Purpose of the Study:

  • To investigate the effects of gap junction blockers (16-doxyl-stearic acid and 1-heptanol) and a sodium channel blocker (lidocaine) on defibrillation threshold (DFT) and electrophysiological properties in isolated rabbit hearts.

Main Methods:

  • Defibrillation threshold (DFT) measurements were taken before and after administering 16-doxyl-stearic acid (16-DSA), 1-heptanol, or lidocaine in isolated perfused rabbit hearts.
  • Electrophysiological parameters including ventricular fibrillation cycle length (VFCL), QRS duration, and ventricular effective refractory period were assessed.

Main Results:

  • 16-DSA and 1-heptanol significantly decreased DFT by 23% and 21%, respectively.

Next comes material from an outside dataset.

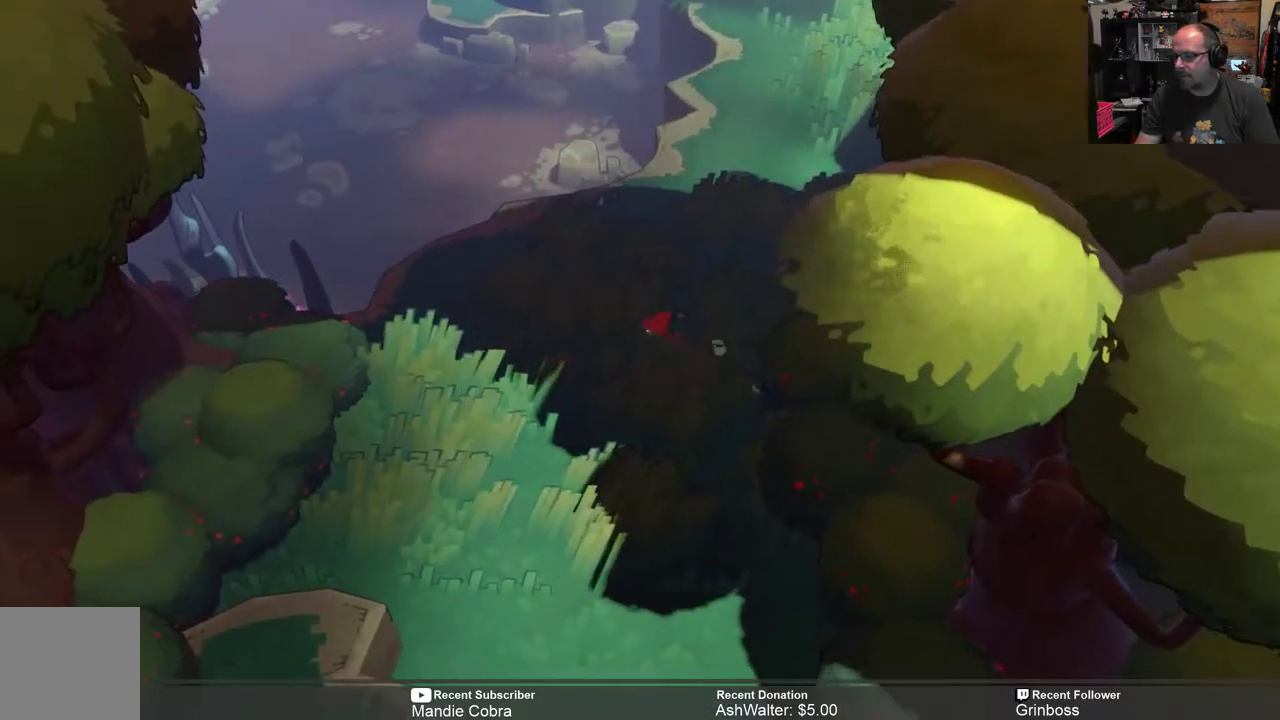
{"buttons": ["R2"], "left_stick": "center", "right_stick": "center", "events": []}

Lidocaine increased DFT by 26%.
  • All agents increased VFCL and QRS duration, and decreased VFCL dispersion. Refractoriness was unchanged by gap junction blockers but increased with lidocaine.
  • Control hearts showed no significant changes in DFT or electrophysiological variables.

Conclusions:

  • Electrical uncoupling via 16-DSA and 1-heptanol reduces DFT and VFCL dispersion without affecting refractoriness.
  • Lidocaine, while slowing conduction similarly, increases DFT, highlighting differential effects of channel blockers on cardiac electrical stability.